Mr. Moskowitz, too, does not fit the traditional mold of a cheese expert. He smokes Parliaments in his office, spouts profanities and has a graffiti-art studio in a corner of the warehouse in Queens. But he is a third-generation dairyman: His grandfather had a butter-and-egg business at Washington Market, the old wholesale produce market in Manhattan’s meatpacking district, and his father started Larkin Cold Storage, the import and distribution business in Long Island City, which Mr. Moskowitz now owns.

This would seem like a well-greased path. But he took many detours: Estranged from his father for most of his childhood, he took a job in cheese only after exhausting many other professional options available to a feisty extrovert with substance-abuse issues. He started as a cheesemonger at Formaggio Essex on the Lower East Side and cautiously joined his father’s business in 2007.

He was still dubious about a career in cheese, when — to his surprise — he became passionately involved in the nascent farmstead cheese movement in Switzerland.

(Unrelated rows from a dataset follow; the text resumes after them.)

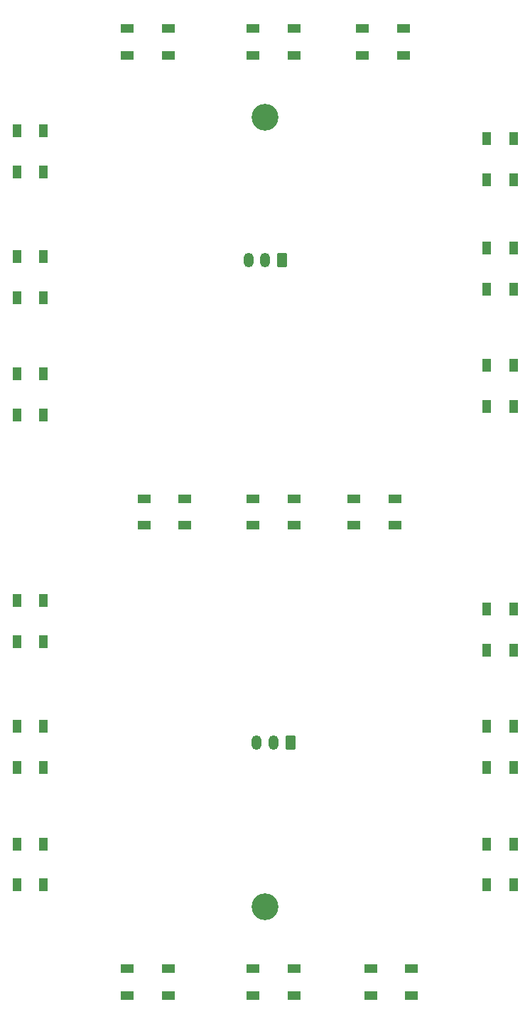
<source format=gts>
G04 #@! TF.GenerationSoftware,KiCad,Pcbnew,6.0.2+dfsg-1*
G04 #@! TF.CreationDate,2022-11-08T00:19:22-08:00*
G04 #@! TF.ProjectId,digit,64696769-742e-46b6-9963-61645f706362,rev?*
G04 #@! TF.SameCoordinates,Original*
G04 #@! TF.FileFunction,Soldermask,Top*
G04 #@! TF.FilePolarity,Negative*
%FSLAX46Y46*%
G04 Gerber Fmt 4.6, Leading zero omitted, Abs format (unit mm)*
G04 Created by KiCad (PCBNEW 6.0.2+dfsg-1) date 2022-11-08 00:19:22*
%MOMM*%
%LPD*%
G01*
G04 APERTURE LIST*
G04 Aperture macros list*
%AMRoundRect*
0 Rectangle with rounded corners*
0 $1 Rounding radius*
0 $2 $3 $4 $5 $6 $7 $8 $9 X,Y pos of 4 corners*
0 Add a 4 corners polygon primitive as box body*
4,1,4,$2,$3,$4,$5,$6,$7,$8,$9,$2,$3,0*
0 Add four circle primitives for the rounded corners*
1,1,$1+$1,$2,$3*
1,1,$1+$1,$4,$5*
1,1,$1+$1,$6,$7*
1,1,$1+$1,$8,$9*
0 Add four rect primitives between the rounded corners*
20,1,$1+$1,$2,$3,$4,$5,0*
20,1,$1+$1,$4,$5,$6,$7,0*
20,1,$1+$1,$6,$7,$8,$9,0*
20,1,$1+$1,$8,$9,$2,$3,0*%
G04 Aperture macros list end*
%ADD10R,1.000000X1.500000*%
%ADD11C,3.200000*%
%ADD12R,1.500000X1.000000*%
%ADD13RoundRect,0.250000X0.350000X0.625000X-0.350000X0.625000X-0.350000X-0.625000X0.350000X-0.625000X0*%
%ADD14O,1.200000X1.750000*%
G04 APERTURE END LIST*
D10*
X76600000Y-131550000D03*
X73400000Y-131550000D03*
X73400000Y-136450000D03*
X76600000Y-136450000D03*
X129400000Y-122450000D03*
X132600000Y-122450000D03*
X132600000Y-117550000D03*
X129400000Y-117550000D03*
X76600000Y-75550000D03*
X73400000Y-75550000D03*
X73400000Y-80450000D03*
X76600000Y-80450000D03*
X129400000Y-66450000D03*
X132600000Y-66450000D03*
X132600000Y-61550000D03*
X129400000Y-61550000D03*
X76600000Y-60550000D03*
X73400000Y-60550000D03*
X73400000Y-65450000D03*
X76600000Y-65450000D03*
D11*
X103000000Y-59000000D03*
D10*
X76600000Y-145550000D03*
X73400000Y-145550000D03*
X73400000Y-150450000D03*
X76600000Y-150450000D03*
D12*
X91450000Y-51600000D03*
X91450000Y-48400000D03*
X86550000Y-48400000D03*
X86550000Y-51600000D03*
X119450000Y-51600000D03*
X119450000Y-48400000D03*
X114550000Y-48400000D03*
X114550000Y-51600000D03*
D10*
X129400000Y-79450000D03*
X132600000Y-79450000D03*
X132600000Y-74550000D03*
X129400000Y-74550000D03*
D12*
X106450000Y-51600000D03*
X106450000Y-48400000D03*
X101550000Y-48400000D03*
X101550000Y-51600000D03*
X118450000Y-107600000D03*
X118450000Y-104400000D03*
X113550000Y-104400000D03*
X113550000Y-107600000D03*
D11*
X103000000Y-153000000D03*
D10*
X129400000Y-93450000D03*
X132600000Y-93450000D03*
X132600000Y-88550000D03*
X129400000Y-88550000D03*
D12*
X101550000Y-160400000D03*
X101550000Y-163600000D03*
X106450000Y-163600000D03*
X106450000Y-160400000D03*
D10*
X76600000Y-116550000D03*
X73400000Y-116550000D03*
X73400000Y-121450000D03*
X76600000Y-121450000D03*
D12*
X93450000Y-107600000D03*
X93450000Y-104400000D03*
X88550000Y-104400000D03*
X88550000Y-107600000D03*
D10*
X129400000Y-136450000D03*
X132600000Y-136450000D03*
X132600000Y-131550000D03*
X129400000Y-131550000D03*
D12*
X115550000Y-160400000D03*
X115550000Y-163600000D03*
X120450000Y-163600000D03*
X120450000Y-160400000D03*
D10*
X129400000Y-150450000D03*
X132600000Y-150450000D03*
X132600000Y-145550000D03*
X129400000Y-145550000D03*
D12*
X86550000Y-160400000D03*
X86550000Y-163600000D03*
X91450000Y-163600000D03*
X91450000Y-160400000D03*
D10*
X76600000Y-89550000D03*
X73400000Y-89550000D03*
X73400000Y-94450000D03*
X76600000Y-94450000D03*
D12*
X106450000Y-107600000D03*
X106450000Y-104400000D03*
X101550000Y-104400000D03*
X101550000Y-107600000D03*
D13*
X105000000Y-76000000D03*
D14*
X103000000Y-76000000D03*
X101000000Y-76000000D03*
D13*
X106000000Y-133450000D03*
D14*
X104000000Y-133450000D03*
X102000000Y-133450000D03*
M02*

</source>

From 1914 to 1999, the Schweizer Käseunion (Swiss Cheese Union) controlled virtually every aspect of cheese in Switzerland, functioning as a cartel that monopolized the milk supply and supported the production of only a few prized cheeses, like Emmenthal, Gruyère and Appenzeller.

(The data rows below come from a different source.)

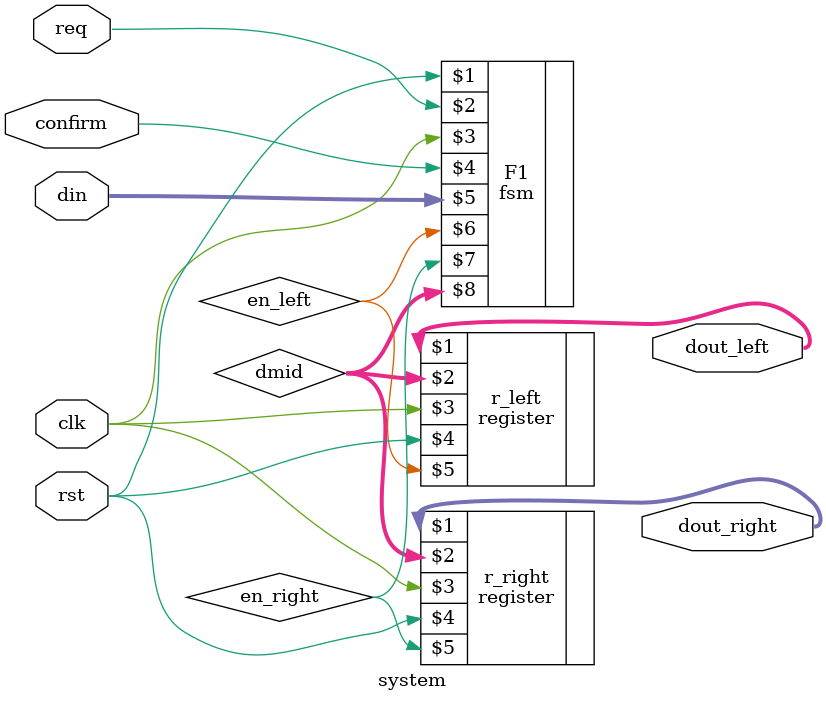
<source format=v>
/*--  *******************************************************
--  Computer Architecture Course, Laboratory Sources 
--  Amirkabir University of Technology (Tehran Polytechnic)
--  Department of Computer Engineering (CE-AUT)
--  https://ce[dot]aut[dot]ac[dot]ir
--  *******************************************************
--  All Rights reserved (C) 2019-2020
--  *******************************************************
--  Student ID  : 
--  Student Name: 
--  Student Mail: 
--  *******************************************************
--  Additional Comments:
--
--*/

/*-----------------------------------------------------------
---  Module Name: Sequential System
---  Description: Lab 10 Part 3
-----------------------------------------------------------*/
`timescale 1 ns/1 ns

module system (
	input  rst ,
	input  clk ,
	input  req,	             // Request	
	input  confirm,
	input  [3:0] din ,
	output [3:0] dout_left ,
	output [3:0] dout_right
);

	reg en_left , en_right ;
	reg [3:0] dmid;
	reg state;
	
	fsm F1(rst,req , clk , confirm , din ,en_left,en_right, dmid  );
	
	register r_left(dout_left , dmid , clk , rst , en_left);
	register r_right(dout_right , dmid , clk , rst , en_right);
	
endmodule
</source>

In the 1990s, a series of corruption scandals and legal challenges brought the union down, and a new generation of cheesemakers began to break from tradition.

One of them became Mr. Moskowitz’s cheese muse and spiritual guide: Walter Räss, the maker of Chällerhocker cheese, which Mr. Moskowitz first tasted on a 2008 business trip.

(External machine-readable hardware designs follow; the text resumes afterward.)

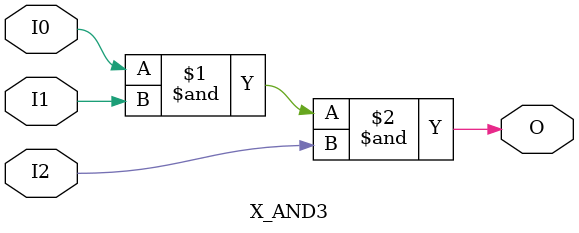
<source format=v>

`celldefine
`timescale 1 ps/1 ps

module X_AND3 (O, I0, I1, I2);

  output O;
  input I0, I1, I2;
  parameter LOC = "UNPLACED";
  and (O, I0, I1, I2);

endmodule

</source>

Last Friday, the soft-spoken Mr. Räss told a rapt audience of cheesemongers his story.

Mr. Räss comes from a long line of farmers and cheesemakers in the tiny canton of St. Gallen. Under the cartel, he was a top producer of Appenzeller, but yearned to make a mark as an independent cheesemaker. “There was no room for ideas, for entrepreneurship, for creativity,” he said.

In 2003, he brought Jersey cows into the family herd and used their rich milk instead of the skimmed milk from Brown Swiss cows he had to use for Appenzeller. He changed the brine, and started aging the cheese in his own cellars.

It developed completely new flavors: nutty, custardy, floral. Mr. Moskowitz began importing it to the United States, changing Mr. Räss’s life — and his own. (At this point, Mr. Moskowitz was openly weeping, but Mr. Räss continued.)

“We Swiss think that we are the bellybutton of world cheese,” he said, pointing his chin toward the cheesemongers. “But all of you sitting here know more than any Swiss cheesemaker did 20 years ago.”

“Cheese is life, guys,” said Mr. Moskowitz, wiping his eyes. “There’s always more to learn.”